What Standardization Actually Does
Firms that standardize project communication — a common document environment, structured RFI workflows, markup and review processes that every stakeholder on the project can touch — don’t just move faster. They manage differently.
When project information lives in a shared, structured system instead of 17 inboxes, decisions happen while there’s still time to act on them. RFIs get answered. Revisions reach the field before the work gets done wrong. Accountability is visible without anyone having to reconstruct a thread at 11 p.m. before a deposition.
Pinnacle Engineering put this into practice with Bluebeam Revu and Studio. Before the transition, emails piled up with conflicting versions of the same PDF, client updates were delayed and tracking changes across disciplines required constant back-and-forth. After standardizing on a shared platform, the firm cut document response times by 10% to 20% and reduced the design revision cycles that had been killing its schedules.
Firms with documented quality and communication standards keep rework below 5% of project budget. Firms without them run two to three times that rate. That’s not a marginal difference. On a $30 million project running 6% margins, the gap between 5% rework and 10% rework is the difference between a profitable job and a year of work that cost the company money.

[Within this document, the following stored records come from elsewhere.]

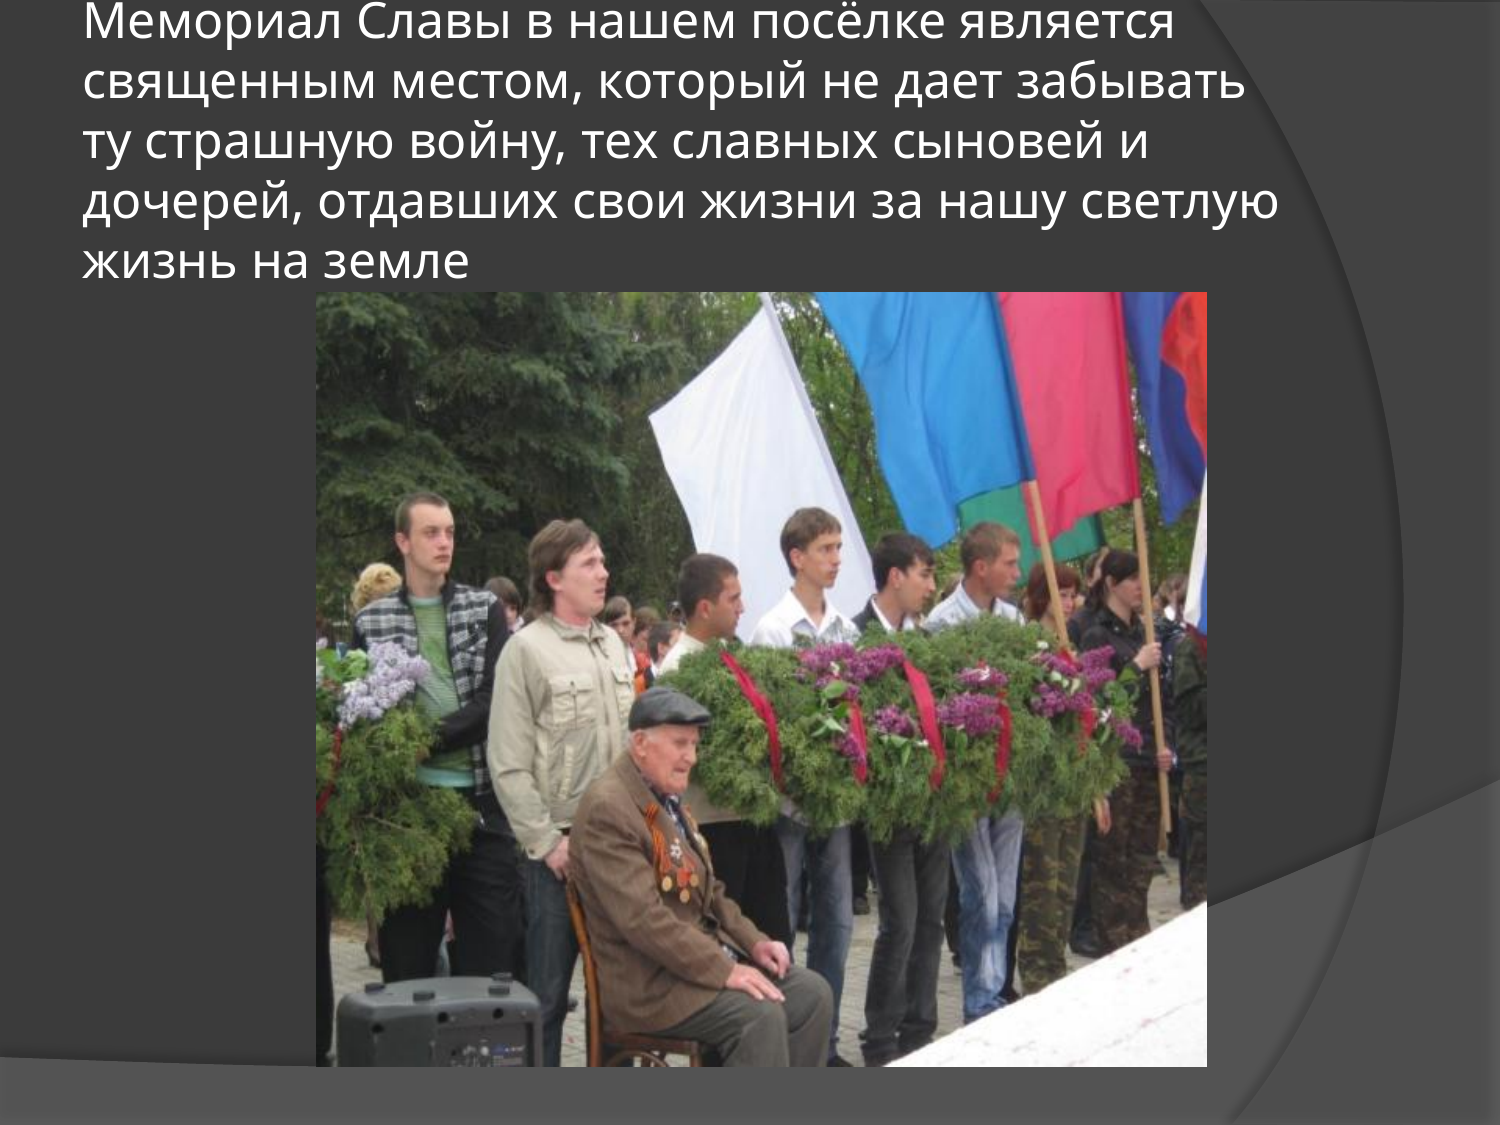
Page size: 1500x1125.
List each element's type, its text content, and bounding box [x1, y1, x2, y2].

picture [316, 292, 1208, 1067]
title Мемориал Славы в нашем посёлке является священным местом, который не дает забывать ту страшную войну, тех славных сыновей и дочерей, отдавших свои жизни за нашу светлую жизнь на земле [75, 45, 1301, 233]
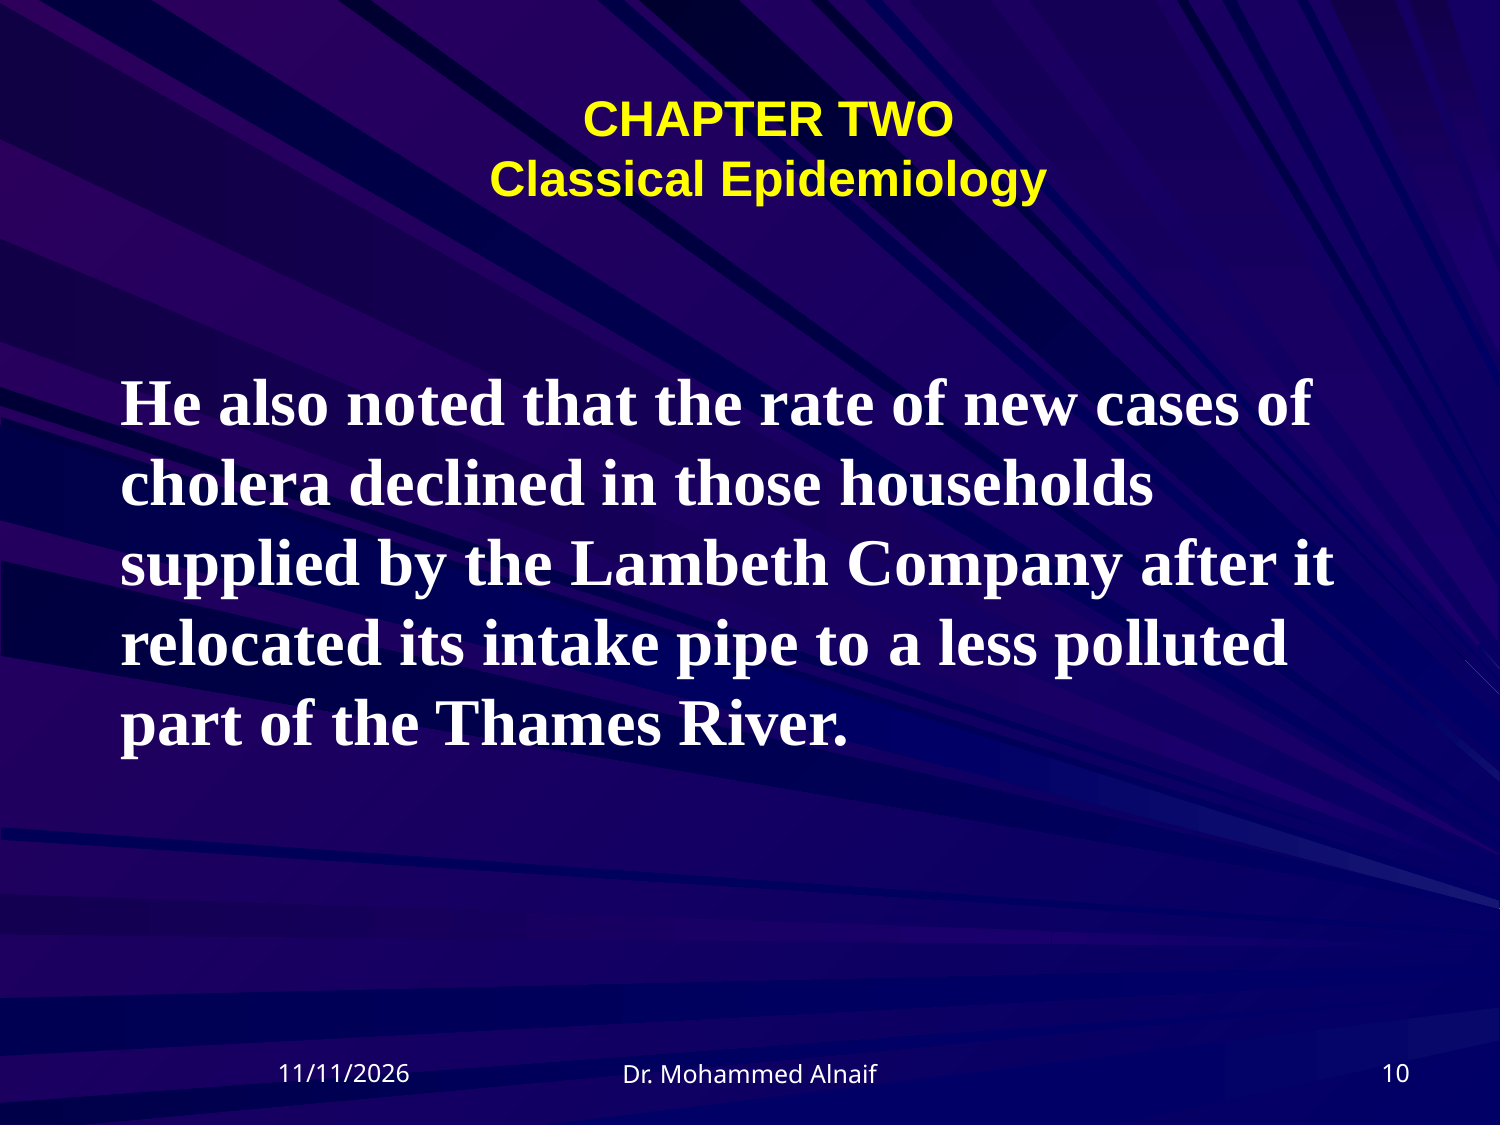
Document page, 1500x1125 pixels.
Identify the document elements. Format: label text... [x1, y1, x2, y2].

slide_number 10 [1074, 1023, 1426, 1100]
footer Dr. Mohammed Alnaif [512, 1024, 988, 1101]
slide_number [74, 1023, 426, 1100]
title CHAPTER TWO Classical Epidemiology [93, 23, 1444, 270]
subtitle He also noted that the rate of new cases of cholera declined in those households supplied by the Lambeth Company after it relocated its intake pipe to a less polluted part of the Thames River. [105, 351, 1395, 926]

The internal champion who brings this argument to leadership doesn’t need to sell software. What they need is to answer one question: What is our rework rate, and how much of it is a communication problem?
Because if the honest answer is “we don’t know,” that’s the first thing to fix.
The weather will delay a project for a day. A missed RFI will delay it for a week. An inbox that no one can search, audit or trust will delay it for the life of the project — and make the next dispute harder to defend.
The information was there. It was just in someone’s email.